Doxorubicin (DOX) clinical utility is limited by its dose-dependent cardiotoxicity. This study aimed to evaluate the cardioprotective potential of 2′,3,3,5′-Tetramethyl-4′-nitro-2′H-1,3′-bipyrazole (TMNB) in a rat model of DOX-induced cardiac injury.

Methods

Rats were divided into control, DOX, TMNB, and TMNB + DOX groups. TMNB was administered for 14 days. A single dose of DOX was given on day 7. Serum, oxidative stress, cytokines, apoptosis markers, and Nrf2 pathway gene expression were assessed. One-way ANOVA followed by Tukey's post-hoc test were used.

Results

TMNB pretreatment reduced CK-MB and LDH levels by 42.9 % and 50 %, respectively (Cohen's d > 6.4, p < 0.001). Histologically, TMNB significantly reduced myocardial damage (d = 6.63).
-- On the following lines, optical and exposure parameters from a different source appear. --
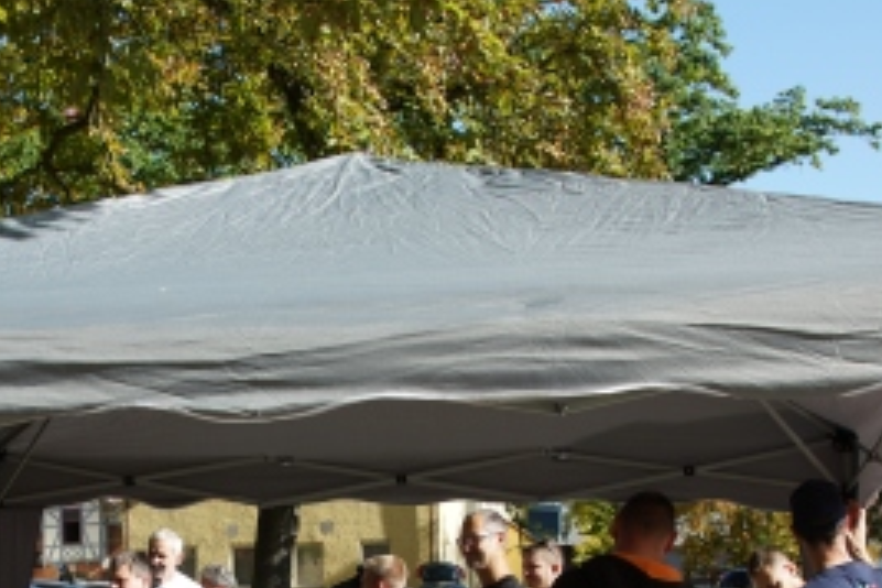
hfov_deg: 31.4
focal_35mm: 63
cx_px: 238
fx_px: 1543
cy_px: 667
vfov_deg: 20.4
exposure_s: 1/640
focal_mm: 24
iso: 200
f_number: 4.5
MDA levels declined by 45.1 % in TMNB-treated rats (d = 7.18), while antioxidant enzymes SOD and CAT increased by 99.4 % and 74.1 %, respectively (p < 0.001). TMNB restored GSH and GPx-1 levels, reversing DOX-induced oxidative depletion (all d > 4.7). Pro-inflammatory cytokines TNF-α and IL-1β were reduced with TMNB pretreatment by over 40 % (d > 9.3, p < 0.001). Similarly, TMNB significantly downregulated NF-κB gene expression (d = 9.46). Caspase-3 and Bax were reduced by 44.9 % and 65.5 %, respectively (p < 0.001), while Bcl-2 expression was restored. TUNEL staining confirmed reduced apoptosis (d = 11.20). TMNB increased Nrf2, HO-1, and NQO1 expression (Nrf2 d = 8.21) while decreasing Keap1 (p < 0.0001).

Conclusion

TMNB significantly mitigates DOX-induced cardiotoxicity likely via Nrf2 pathway activation. These findings support TMNB's potential as a cardioprotective adjunct during chemotherapy, warranting further investigation in chronic and clinical models.